Aufgrund des Katastereintrages beanspruchte die Magnatenfamilie Przebendowski die von Flemming gegründete Domäne als ihr Eigentum, schließlich gehörte Jacob Heinrich Flemming zur Familie. Dadurch wurden sämtliche Kaufverträge und auch alle anderen Regelungen unanfechtbar. Das schützte die Lutheraner vor Verfolgung und Gewalt an Leib und Leben und auch deren Eigentum vor dem Zugriff der ehemaligen Besitzer. Diese hätten sich allzu gern der ertragreichen Höfe bemächtigt, um sie an katholische Kolonisten zu verpachten, die in den fruchtbaren Gebieten um Kielce, Radom und Warszawa angesiedelt wurden. Die meisten dieser katholischen Kolonisten stammten von der schwäbischen Alp und waren bäuerlicher Herkunft. Sie verließen ihre Heimat, um dem Hungertod zu entkommen. Schuld an dieser Misere waren nicht allein die kalten Sommer und die kargen Böden, sondern vor allem das im Württembergischen geltende Erbrecht. Demnach wurde beim Tod des Familienoberhauptes der Hof zu gleichen Teilen an sämtliche Söhne vererbt. Die dadurch von Generation zu Generation kleiner werdenden Besitztümer konnten die Familien nicht mehr ernähren. Missernten verschlechterten die Lage zusätzlich. Auf den städtischen Märkten schrumpfte das Angebot. Die Menschen hungerten, und viele starben. So war es nicht verwunderlich, dass die Versprechen der von polnischen Großgrundbesitzern beauftragten Werber als Geschenk des Himmels angesehen wurden. Allein die Aussicht, so viel Ackerland pachten zu können, wie sie zu bestellen vermochten, war Grund genug, der Heimat den Rücken zu kehren. Dazu noch die ersten fünf Jahre abgabenfrei. Sie müssten nur fleißig sein, dann würde es ihnen in der Fremde an nichts mangeln.

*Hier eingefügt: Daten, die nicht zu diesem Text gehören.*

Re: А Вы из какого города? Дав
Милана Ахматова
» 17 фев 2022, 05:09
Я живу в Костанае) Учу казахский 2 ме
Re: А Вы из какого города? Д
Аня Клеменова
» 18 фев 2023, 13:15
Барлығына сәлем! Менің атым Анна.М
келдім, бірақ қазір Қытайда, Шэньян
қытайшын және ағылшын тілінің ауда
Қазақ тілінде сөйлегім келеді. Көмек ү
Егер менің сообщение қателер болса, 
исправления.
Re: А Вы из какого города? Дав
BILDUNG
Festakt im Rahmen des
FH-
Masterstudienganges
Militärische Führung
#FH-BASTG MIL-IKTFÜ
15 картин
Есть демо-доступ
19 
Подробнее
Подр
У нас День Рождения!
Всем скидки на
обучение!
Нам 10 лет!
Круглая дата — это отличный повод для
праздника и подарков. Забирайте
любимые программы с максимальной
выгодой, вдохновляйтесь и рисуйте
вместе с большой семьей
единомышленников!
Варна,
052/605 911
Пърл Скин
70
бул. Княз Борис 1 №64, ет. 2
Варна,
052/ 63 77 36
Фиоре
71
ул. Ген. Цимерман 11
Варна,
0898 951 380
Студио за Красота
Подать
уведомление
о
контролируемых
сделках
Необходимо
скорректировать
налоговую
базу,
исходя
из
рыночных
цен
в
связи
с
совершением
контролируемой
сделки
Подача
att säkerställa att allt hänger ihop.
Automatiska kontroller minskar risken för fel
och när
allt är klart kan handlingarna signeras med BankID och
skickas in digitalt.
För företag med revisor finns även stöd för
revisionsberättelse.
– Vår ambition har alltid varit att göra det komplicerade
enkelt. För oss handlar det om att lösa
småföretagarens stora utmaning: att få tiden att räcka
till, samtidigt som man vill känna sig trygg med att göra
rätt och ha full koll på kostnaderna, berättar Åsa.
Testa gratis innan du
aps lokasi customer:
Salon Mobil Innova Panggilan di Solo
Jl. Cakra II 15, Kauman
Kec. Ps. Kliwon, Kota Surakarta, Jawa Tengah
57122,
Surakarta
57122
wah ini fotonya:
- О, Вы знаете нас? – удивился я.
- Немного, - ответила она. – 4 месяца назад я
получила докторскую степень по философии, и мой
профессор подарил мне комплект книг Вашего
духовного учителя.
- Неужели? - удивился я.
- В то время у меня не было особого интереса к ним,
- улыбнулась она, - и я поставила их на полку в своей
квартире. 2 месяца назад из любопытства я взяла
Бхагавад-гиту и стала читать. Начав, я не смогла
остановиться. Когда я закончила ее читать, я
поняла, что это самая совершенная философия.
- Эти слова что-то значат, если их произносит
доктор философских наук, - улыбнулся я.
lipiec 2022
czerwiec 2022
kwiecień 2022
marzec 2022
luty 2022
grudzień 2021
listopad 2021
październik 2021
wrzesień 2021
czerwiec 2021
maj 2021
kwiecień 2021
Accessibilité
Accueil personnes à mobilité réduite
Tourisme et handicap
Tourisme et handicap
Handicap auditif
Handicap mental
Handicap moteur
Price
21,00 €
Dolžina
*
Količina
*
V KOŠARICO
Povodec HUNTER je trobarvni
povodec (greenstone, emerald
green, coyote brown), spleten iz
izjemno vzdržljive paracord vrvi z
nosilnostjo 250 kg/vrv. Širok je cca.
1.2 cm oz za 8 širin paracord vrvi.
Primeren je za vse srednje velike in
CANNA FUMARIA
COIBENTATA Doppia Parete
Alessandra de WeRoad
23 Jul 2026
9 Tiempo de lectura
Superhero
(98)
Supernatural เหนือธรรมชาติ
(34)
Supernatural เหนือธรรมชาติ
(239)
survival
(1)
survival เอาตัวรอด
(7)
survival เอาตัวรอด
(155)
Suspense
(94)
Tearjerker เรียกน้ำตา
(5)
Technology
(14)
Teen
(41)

Der Krieg, aber auch die Pest, die 1707 fast gleichzeitig in Warszawa und Kraków ausbrachen und sich schnell verbreiteten, hatten große Teile des polnischen Königreiches regelrecht entvölkert. Ganze Landstriche lagen brach. Doch nicht nur die Bauern fehlten, auch die Zugtiere. Zudem hatte ein eisiger Winter die wenigen Herbstsaaten erfrieren lassen. Am schlimmsten hungerten die Städter. Dazu kam, dass Preußen aus Angst vor dem »Schwarzen Tod« die Grenze zu Polen geschlossen hatte und das sonst aus dem Königreich Preußen eingeführte Brotgetreide ausblieb. Aus Polen kommende Briefe wurden von den Preußen sogar ungeöffnet verbrannt, damit durch sie keine mit der Pest infizierten Flöhe ins Land gelangen konnten. Trotzdem riss der Zustrom von Siedlern aus den kleinen deutschen Fürstentümern nicht ab. Um nicht an der preußischen Grenze aufgegriffen und festgesetzt zu werden, nahmen sie den Umweg über Sachsen und Böhmen. In Kraków angekommen, erkrankten und starben viele der Ankömmlinge. Die Überlebenden und die zur gleichen Zeit nach Norden ziehenden schwedischen Soldaten brachten die Pest nach Pommern und bis hinauf in das Königreich Preußen. Dort raffte die Seuche fast die gesamte Bevölkerung hinweg. Es gab Dörfer, in denen kein einziger Mensch überlebte.